Charles Arthur Floyd, known as The Pretty Boy because of his thick brown hair and chocolate eyes, wasn't always a criminal. This is true of many of those who took up robbery during the Great Depression. Times were so difficult, and he was had a wife and son to support. The family lived for a short time in Fort Smith, Arkansas, though he was born in Akin, a small town north of Sallisaw, Oklahoma. Ironically, his birth place was not far from the notorious Cookson Hills, where many criminal fled and hid out when being pursued. Once known as The Indian Nation, or Indian Territory (IT) the area remained a wild and wooly place far into the Twentieth Century.
His first connection to Arkansas during those criminal days, came about when Dickie Mueller, a Fayetteville lawman purchased some old guns. He was on his way to Muskogee to trade them for something else. He was stopped in a roadbloack where officers were on the lookout for Pretty Boy. The lawmen took no chances and pointed shotguns and rifles at each car that was stopped. Mueller opened his car door and one of the old pistols fell out on the road. Quaking in his shoes, Mueller was taken prisoner at gunpoint and transported to Muskogee. They thought they had captured the famous outlaw, Pretty Boy Floyd, until he verified his identity.
One day it was rumored that Floyd was about to rob a bank in Prairie Grove, Arkansas. This brought out a lot of lawmen, lying in wait for the outlaw to show up. It was supposed to happen at Noon. Sure enough, right at noon here came a new Ford up to the side door of the bank. A young man leaped out and rushed in, came back out a moment later, jumped into his car and headed west. Fortunately for the young man, who was a student at the University of Arkansas, one of the lawmen at a window across from the bank recognized that the man was not Pretty Boy. He was able to signal to the others not to pursue. Floyd and his gang didn't show up.
Back in the Thirties in Oklahoma and Arkansas, lawmen hadn't heard much about the Supreme Court and its rulings. And those who had paid little attention. They would set up a road block and search every automobile for any reason. Some people didn't like it, but they recovered a lot of stolen articles, even stolen cars and fugitives on the lam.
Floyd was involved in another incident in Arkansas, this time he was actually there, when he and Adam Richetti massacred four Federal officers riding in a car taking a wanted man from Hot Springs to Kansas City. The wanted man was in the front seat with the driver. All but the man riding in the center of the back seat were killed. It was never proven that Floyd did the deed, but like most myths and legends, the fact remains that he was blamed for it.
Why was such an outlaw running free and not in prison? Well, he was sentenced to the state penitentiary in Missouri for robbery, but later paroled. He was convicted in Ohio of a robbery and sentenced to prison but escaped while enroute. In Kentucky he was charged with robberies but never convicted. In one Oklahoma robbery his companion George Birdwell was killed, while Floyd escaped. Someimes, he was seemingly everywhere as lawmen pursued and frightened citizens quaked in their boots.

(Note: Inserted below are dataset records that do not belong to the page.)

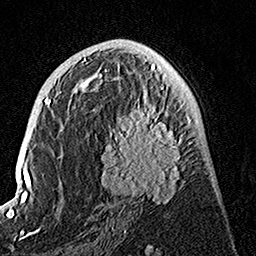
Breast MRI, one axial slice. Slice 73 of 160 in the series (ordered by position). Cropped to one breast. Dynamic contrast-enhanced series, time point 2 of 7 at this slice position (early post-contrast). 1.5 T. TE 3.5 ms, TR 7.2 ms. 1 mm slice thickness. 256 × 256 image matrix. Female patient.
Annotated regions visible in this slice (semi-automatically segmented with operator editing):
- enhancing-tissue mask used for the functional tumour volume (all voxels passing the contrast-enhancement thresholds inside the analysis volume; usually the tumour): bounding box <82,74,193,204> (left, top, right, bottom; pixels)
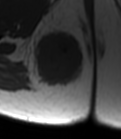
MRI of an extremity soft-tissue mass, one axial slice. MR volume resampled by the dataset authors to the PET/CT grid (not the native acquisition matrix). 3.27 mm slice thickness. 121 × 139 image matrix, field of view 118 × 136 mm. Female patient. From the clinical record (not read from this slice): histological type: epithelioid sarcoma; grade: intermediate; site of the primary tumour: right buttock.
Structures marked on this image (expert contour drawn on MRI and transferred to this co-registered scan by the dataset authors):
- gross tumour volume including surrounding oedema: box from (x=29, y=29) to (x=83, y=87) px
- gross tumour volume (mass): (x=34, y=32)–(x=83, y=85)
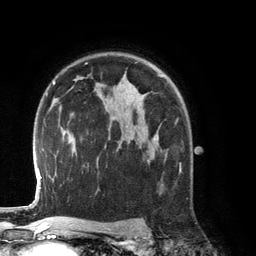
Breast MRI (dynamic contrast-enhanced), one axial slice. Position 89 of 134 along the scan axis. Cropped to one breast. Dynamic contrast-enhanced series, time point 2 of 6 at this slice position (early post-contrast). 3 T. TE 2.8 ms, TR 6.9 ms. 1.2 mm slice thickness. 256 × 256 image matrix. Female patient.
Structures marked on this image (semi-automatically segmented with operator editing):
- enhancing-tissue mask used for the functional tumour volume (all voxels passing the contrast-enhancement thresholds inside the analysis volume; usually the tumour): bounding box <139,137,167,161> (left, top, right, bottom; pixels)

Floyd continued to hide out in the Cookson Hills for most of his criminal life. Where his wife and son were is anybody's guess. Of course, like Robin Hood and Jesse James, Floyd is said to have given away a lot of his ill-gotten gains to the destitute people in the hills. He is also reported to have stayed in various places throughout the Boston Mountains including my hometown of Winslow during his long career.
This story is told about a time when he was in the Cookson Hills and went to Sallisaw to a barber shop to get a shave. As the barber finished, Floyd asked him if he wanted to see a bank robbery. Without waiting for a reply, Floyd promptly crossed the street, held up the bank and headed back into the wilderness of the Cooksons.
Pretty Boy Floyd was finally captured by members of the FBI, aided by local officers and state police. Cornered in a barn near Youngstown, Ohio, he crawled out and started running. Officers' gunfire cut him down. Lying on the ground dying, he is said to have asked, "Who the hell tipped you off?"
The body of the famous outlaw was returned to Sallisaw, Oklahoma and put on display. After crowds of people visited the funeral home, it is said that some 20,000 people mobbed the cemetery in Akins for his funeral. Later it was found that his headstone was nicked many times by people trying to get a tiny piece for a keepsake.
Floyd's brother's grave was nearby, the stone unmarked. He was a sheriff. It continues to amaze me how so many people make heroes out of outlaws.